Your objective:
Set down every record below exactly as written.

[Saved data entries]
◆ ◆ ◆
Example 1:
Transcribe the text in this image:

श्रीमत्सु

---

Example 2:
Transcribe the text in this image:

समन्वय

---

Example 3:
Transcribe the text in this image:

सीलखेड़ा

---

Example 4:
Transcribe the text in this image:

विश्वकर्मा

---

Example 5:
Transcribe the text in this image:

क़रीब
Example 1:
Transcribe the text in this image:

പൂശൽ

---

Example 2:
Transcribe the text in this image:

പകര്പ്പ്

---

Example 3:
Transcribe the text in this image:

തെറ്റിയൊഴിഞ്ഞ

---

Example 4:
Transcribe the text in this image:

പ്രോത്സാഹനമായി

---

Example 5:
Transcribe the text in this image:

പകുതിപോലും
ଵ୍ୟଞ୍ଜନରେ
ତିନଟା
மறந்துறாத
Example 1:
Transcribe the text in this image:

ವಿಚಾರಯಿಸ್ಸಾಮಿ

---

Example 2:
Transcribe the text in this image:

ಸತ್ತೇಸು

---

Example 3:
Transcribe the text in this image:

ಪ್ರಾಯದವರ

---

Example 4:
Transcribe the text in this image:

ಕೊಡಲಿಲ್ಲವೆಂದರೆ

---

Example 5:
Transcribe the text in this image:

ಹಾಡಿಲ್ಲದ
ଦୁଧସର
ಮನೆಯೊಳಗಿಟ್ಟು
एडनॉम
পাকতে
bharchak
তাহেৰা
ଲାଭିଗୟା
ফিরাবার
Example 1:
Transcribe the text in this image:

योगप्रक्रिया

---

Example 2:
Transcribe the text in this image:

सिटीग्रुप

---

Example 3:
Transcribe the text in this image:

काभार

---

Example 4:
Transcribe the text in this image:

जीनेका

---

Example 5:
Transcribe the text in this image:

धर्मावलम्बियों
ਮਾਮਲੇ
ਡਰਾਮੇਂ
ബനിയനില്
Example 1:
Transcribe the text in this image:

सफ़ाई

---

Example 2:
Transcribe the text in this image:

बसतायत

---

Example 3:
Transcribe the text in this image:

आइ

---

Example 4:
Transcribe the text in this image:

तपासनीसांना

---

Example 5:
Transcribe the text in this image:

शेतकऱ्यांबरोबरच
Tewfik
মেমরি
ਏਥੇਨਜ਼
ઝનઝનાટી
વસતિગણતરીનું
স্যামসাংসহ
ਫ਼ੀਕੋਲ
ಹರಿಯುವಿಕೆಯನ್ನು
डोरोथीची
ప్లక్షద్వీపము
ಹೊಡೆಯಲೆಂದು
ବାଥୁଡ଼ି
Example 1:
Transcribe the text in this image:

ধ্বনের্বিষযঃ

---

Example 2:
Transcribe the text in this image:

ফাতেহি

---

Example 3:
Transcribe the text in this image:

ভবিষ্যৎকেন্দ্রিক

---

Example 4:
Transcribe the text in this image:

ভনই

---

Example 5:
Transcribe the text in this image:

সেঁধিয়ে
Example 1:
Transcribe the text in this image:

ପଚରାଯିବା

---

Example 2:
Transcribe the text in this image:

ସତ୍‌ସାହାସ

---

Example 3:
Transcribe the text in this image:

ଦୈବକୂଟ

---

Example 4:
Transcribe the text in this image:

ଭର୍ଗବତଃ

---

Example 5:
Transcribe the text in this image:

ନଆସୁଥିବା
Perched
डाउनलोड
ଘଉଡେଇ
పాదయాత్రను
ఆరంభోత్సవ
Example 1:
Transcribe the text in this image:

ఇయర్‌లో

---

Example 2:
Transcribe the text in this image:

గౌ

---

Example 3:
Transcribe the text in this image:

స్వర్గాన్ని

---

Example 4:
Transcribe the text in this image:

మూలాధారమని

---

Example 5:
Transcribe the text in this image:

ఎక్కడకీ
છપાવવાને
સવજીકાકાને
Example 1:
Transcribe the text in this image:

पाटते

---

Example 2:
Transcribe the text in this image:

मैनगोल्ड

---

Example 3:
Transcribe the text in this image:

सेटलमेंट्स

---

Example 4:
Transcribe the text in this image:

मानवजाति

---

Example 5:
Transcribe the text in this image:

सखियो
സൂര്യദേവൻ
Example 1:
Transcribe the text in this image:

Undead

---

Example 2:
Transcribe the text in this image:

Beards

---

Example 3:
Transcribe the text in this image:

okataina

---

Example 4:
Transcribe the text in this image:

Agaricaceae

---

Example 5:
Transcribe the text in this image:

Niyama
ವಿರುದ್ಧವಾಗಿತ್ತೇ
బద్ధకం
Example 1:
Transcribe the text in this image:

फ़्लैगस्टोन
◆ ◆ ◆
Answer section:
Example 1:
Transcribe the text in this image:

श्रीमत्सु

---

Example 2:
Transcribe the text in this image:

समन्वय

---

Example 3:
Transcribe the text in this image:

सीलखेड़ा

---

Example 4:
Transcribe the text in this image:

विश्वकर्मा

---

Example 5:
Transcribe the text in this image:

क़रीब
Example 1:
Transcribe the text in this image:

പൂശൽ

---

Example 2:
Transcribe the text in this image:

പകര്പ്പ്

---

Example 3:
Transcribe the text in this image:

തെറ്റിയൊഴിഞ്ഞ

---

Example 4:
Transcribe the text in this image:

പ്രോത്സാഹനമായി

---

Example 5:
Transcribe the text in this image:

പകുതിപോലും
ଵ୍ୟଞ୍ଜନରେ
ତିନଟା
மறந்துறாத
Example 1:
Transcribe the text in this image:

ವಿಚಾರಯಿಸ್ಸಾಮಿ

---

Example 2:
Transcribe the text in this image:

ಸತ್ತೇಸು

---

Example 3:
Transcribe the text in this image:

ಪ್ರಾಯದವರ

---

Example 4:
Transcribe the text in this image:

ಕೊಡಲಿಲ್ಲವೆಂದರೆ

---

Example 5:
Transcribe the text in this image:

ಹಾಡಿಲ್ಲದ
ଦୁଧସର
ಮನೆಯೊಳಗಿಟ್ಟು
एडनॉम
পাকতে
bharchak
তাহেৰা
ଲାଭିଗୟା
ফিরাবার
Example 1:
Transcribe the text in this image:

योगप्रक्रिया

---

Example 2:
Transcribe the text in this image:

सिटीग्रुप

---

Example 3:
Transcribe the text in this image:

काभार

---

Example 4:
Transcribe the text in this image:

जीनेका

---

Example 5:
Transcribe the text in this image:

धर्मावलम्बियों
ਮਾਮਲੇ
ਡਰਾਮੇਂ
ബനിയനില്
Example 1:
Transcribe the text in this image:

सफ़ाई

---

Example 2:
Transcribe the text in this image:

बसतायत

---

Example 3:
Transcribe the text in this image:

आइ

---

Example 4:
Transcribe the text in this image:

तपासनीसांना

---

Example 5:
Transcribe the text in this image:

शेतकऱ्यांबरोबरच
Tewfik
মেমরি
ਏਥੇਨਜ਼
ઝનઝનાટી
વસતિગણતરીનું
স্যামসাংসহ
ਫ਼ੀਕੋਲ
ಹರಿಯುವಿಕೆಯನ್ನು
डोरोथीची
ప్లక్షద్వీపము
ಹೊಡೆಯಲೆಂದು
ବାଥୁଡ଼ି
Example 1:
Transcribe the text in this image:

ধ্বনের্বিষযঃ

---

Example 2:
Transcribe the text in this image:

ফাতেহি

---

Example 3:
Transcribe the text in this image:

ভবিষ্যৎকেন্দ্রিক

---

Example 4:
Transcribe the text in this image:

ভনই

---

Example 5:
Transcribe the text in this image:

সেঁধিয়ে
Example 1:
Transcribe the text in this image:

ପଚରାଯିବା

---

Example 2:
Transcribe the text in this image:

ସତ୍‌ସାହାସ

---

Example 3:
Transcribe the text in this image:

ଦୈବକୂଟ

---

Example 4:
Transcribe the text in this image:

ଭର୍ଗବତଃ

---

Example 5:
Transcribe the text in this image:

ନଆସୁଥିବା
Perched
डाउनलोड
ଘଉଡେଇ
పాదయాత్రను
ఆరంభోత్సవ
Example 1:
Transcribe the text in this image:

ఇయర్‌లో

---

Example 2:
Transcribe the text in this image:

గౌ

---

Example 3:
Transcribe the text in this image:

స్వర్గాన్ని

---

Example 4:
Transcribe the text in this image:

మూలాధారమని

---

Example 5:
Transcribe the text in this image:

ఎక్కడకీ
છપાવવાને
સવજીકાકાને
Example 1:
Transcribe the text in this image:

पाटते

---

Example 2:
Transcribe the text in this image:

मैनगोल्ड

---

Example 3:
Transcribe the text in this image:

सेटलमेंट्स

---

Example 4:
Transcribe the text in this image:

मानवजाति

---

Example 5:
Transcribe the text in this image:

सखियो
സൂര്യദേവൻ
Example 1:
Transcribe the text in this image:

Undead

---

Example 2:
Transcribe the text in this image:

Beards

---

Example 3:
Transcribe the text in this image:

okataina

---

Example 4:
Transcribe the text in this image:

Agaricaceae

---

Example 5:
Transcribe the text in this image:

Niyama
ವಿರುದ್ಧವಾಗಿತ್ತೇ
బద్ధకం
Example 1:
Transcribe the text in this image:

फ़्लैगस्टोन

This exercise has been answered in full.